Species of grass-like plant

Carex nigra is a perennial species of plant in the sedge family Cyperaceae. Common names include: smooth black sedge, black sedge and common sedge.

== Description ==
Carex nigra is a tussock-forming, evergreen perennial sedge, reaching up to 70cm in height. Leaves are bluish-green in colour. Flower spikes and seed heads are purplish-black, appearing in early to late summer.

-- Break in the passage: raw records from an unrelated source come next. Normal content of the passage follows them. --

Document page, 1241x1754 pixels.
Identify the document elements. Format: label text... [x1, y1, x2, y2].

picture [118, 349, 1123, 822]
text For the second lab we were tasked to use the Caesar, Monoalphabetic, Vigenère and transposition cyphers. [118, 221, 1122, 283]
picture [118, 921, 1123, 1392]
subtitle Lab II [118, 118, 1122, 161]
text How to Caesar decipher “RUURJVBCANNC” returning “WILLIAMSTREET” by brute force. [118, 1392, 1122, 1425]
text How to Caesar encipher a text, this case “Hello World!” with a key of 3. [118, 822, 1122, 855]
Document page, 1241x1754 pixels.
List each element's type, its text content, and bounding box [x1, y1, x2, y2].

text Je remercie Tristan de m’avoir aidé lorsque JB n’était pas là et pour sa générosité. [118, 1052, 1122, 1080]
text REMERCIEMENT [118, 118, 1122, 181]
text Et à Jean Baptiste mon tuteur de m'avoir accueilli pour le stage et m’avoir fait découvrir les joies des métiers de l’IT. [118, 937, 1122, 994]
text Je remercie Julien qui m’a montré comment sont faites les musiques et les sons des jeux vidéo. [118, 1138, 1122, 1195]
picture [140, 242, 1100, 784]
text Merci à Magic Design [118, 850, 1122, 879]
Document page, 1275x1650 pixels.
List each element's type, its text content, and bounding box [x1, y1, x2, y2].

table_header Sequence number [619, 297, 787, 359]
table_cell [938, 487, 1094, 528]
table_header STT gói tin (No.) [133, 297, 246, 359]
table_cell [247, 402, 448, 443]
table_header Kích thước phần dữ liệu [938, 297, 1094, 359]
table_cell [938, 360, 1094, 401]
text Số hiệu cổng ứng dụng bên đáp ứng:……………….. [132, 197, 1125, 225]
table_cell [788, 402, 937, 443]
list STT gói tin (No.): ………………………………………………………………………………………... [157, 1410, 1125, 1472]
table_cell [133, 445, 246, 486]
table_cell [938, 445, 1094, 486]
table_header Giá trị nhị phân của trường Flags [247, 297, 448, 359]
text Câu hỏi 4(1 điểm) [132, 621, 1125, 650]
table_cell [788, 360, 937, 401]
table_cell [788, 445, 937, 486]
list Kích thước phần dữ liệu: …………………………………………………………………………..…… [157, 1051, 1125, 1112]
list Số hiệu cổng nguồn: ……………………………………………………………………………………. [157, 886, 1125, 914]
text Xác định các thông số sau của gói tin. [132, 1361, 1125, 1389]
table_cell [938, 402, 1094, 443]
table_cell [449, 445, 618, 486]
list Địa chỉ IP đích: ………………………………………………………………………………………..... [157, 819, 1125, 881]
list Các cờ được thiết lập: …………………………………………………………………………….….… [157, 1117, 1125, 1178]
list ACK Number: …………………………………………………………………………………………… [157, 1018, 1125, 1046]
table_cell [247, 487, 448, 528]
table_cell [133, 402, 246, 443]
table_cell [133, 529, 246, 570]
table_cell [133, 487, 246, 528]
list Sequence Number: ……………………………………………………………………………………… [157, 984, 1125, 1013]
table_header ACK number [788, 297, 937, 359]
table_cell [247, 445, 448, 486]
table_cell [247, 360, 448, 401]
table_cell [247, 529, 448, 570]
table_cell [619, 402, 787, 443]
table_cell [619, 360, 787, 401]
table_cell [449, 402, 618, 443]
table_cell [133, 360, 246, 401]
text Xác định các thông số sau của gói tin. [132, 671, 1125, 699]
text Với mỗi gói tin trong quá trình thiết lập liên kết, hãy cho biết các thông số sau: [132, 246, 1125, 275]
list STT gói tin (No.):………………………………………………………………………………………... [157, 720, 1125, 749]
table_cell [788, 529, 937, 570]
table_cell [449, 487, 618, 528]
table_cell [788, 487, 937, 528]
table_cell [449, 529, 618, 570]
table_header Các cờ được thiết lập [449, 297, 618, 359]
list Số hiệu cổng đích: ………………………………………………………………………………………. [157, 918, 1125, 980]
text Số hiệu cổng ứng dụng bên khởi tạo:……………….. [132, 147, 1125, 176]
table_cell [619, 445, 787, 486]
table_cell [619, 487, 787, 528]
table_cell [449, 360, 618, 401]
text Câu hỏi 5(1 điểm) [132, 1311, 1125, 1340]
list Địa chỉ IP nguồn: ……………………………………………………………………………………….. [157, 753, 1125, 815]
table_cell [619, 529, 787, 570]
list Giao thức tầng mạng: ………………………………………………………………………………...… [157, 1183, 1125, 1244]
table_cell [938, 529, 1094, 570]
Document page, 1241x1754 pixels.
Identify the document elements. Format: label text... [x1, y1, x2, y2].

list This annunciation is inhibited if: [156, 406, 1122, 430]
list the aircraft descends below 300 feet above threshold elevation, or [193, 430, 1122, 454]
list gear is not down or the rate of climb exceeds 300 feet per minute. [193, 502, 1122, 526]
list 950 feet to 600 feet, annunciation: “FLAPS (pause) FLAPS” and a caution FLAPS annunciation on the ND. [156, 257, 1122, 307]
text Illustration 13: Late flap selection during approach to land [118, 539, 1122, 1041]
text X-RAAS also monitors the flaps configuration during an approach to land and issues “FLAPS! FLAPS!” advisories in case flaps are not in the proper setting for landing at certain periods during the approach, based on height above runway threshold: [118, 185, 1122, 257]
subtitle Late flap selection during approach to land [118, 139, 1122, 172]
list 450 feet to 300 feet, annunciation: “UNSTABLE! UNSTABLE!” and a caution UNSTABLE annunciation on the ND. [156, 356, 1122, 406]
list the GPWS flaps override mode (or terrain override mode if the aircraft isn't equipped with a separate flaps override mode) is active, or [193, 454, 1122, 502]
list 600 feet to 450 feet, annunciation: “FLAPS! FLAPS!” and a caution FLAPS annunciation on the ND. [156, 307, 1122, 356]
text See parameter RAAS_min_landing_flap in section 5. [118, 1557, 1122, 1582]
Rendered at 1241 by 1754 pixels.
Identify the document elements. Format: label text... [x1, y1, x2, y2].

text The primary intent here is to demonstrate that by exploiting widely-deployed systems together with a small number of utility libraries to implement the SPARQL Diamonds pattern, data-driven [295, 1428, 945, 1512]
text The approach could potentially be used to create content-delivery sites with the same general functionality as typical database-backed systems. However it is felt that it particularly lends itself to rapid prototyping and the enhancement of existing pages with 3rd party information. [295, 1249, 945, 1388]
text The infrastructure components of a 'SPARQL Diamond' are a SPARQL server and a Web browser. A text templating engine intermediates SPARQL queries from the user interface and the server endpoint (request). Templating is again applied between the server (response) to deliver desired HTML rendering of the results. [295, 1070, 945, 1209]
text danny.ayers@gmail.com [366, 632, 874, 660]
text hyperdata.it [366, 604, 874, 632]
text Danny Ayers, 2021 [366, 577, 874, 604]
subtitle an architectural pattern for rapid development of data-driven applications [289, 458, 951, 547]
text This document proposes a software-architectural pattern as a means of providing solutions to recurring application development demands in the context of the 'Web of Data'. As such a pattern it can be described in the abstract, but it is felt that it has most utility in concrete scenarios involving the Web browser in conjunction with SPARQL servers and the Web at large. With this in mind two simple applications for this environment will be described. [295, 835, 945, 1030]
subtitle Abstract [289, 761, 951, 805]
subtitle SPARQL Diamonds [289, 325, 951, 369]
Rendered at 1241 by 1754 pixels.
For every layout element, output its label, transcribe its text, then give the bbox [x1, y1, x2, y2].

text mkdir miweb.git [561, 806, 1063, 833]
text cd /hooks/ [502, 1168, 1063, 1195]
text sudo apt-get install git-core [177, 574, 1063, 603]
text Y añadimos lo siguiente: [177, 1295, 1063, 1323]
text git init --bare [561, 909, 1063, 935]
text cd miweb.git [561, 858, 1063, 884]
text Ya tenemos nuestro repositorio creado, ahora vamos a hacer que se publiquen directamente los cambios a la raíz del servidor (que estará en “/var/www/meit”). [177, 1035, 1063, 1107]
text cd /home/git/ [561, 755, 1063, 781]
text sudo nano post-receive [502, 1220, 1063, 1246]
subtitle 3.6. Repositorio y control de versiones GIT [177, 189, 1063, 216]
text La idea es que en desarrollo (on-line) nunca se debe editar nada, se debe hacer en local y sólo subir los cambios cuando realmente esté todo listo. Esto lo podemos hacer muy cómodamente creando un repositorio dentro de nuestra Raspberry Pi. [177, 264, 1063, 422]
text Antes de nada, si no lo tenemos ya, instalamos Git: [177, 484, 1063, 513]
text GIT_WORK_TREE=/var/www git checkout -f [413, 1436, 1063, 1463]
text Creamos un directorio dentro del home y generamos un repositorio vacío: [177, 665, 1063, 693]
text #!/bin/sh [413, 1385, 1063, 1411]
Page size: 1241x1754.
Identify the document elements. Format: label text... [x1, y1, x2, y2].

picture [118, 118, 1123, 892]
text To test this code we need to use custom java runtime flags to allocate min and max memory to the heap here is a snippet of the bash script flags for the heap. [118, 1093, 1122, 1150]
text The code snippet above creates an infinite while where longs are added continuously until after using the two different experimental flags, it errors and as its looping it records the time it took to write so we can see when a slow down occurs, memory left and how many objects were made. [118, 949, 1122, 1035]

== Distribution and habitat ==
It is native to wetlands of Europe, western Asia, north Africa, and eastern North America. The eastern limit of its range reaches central Siberia, Turkey and the Caucasus. It favours marshes, wetlands and alkaline fens.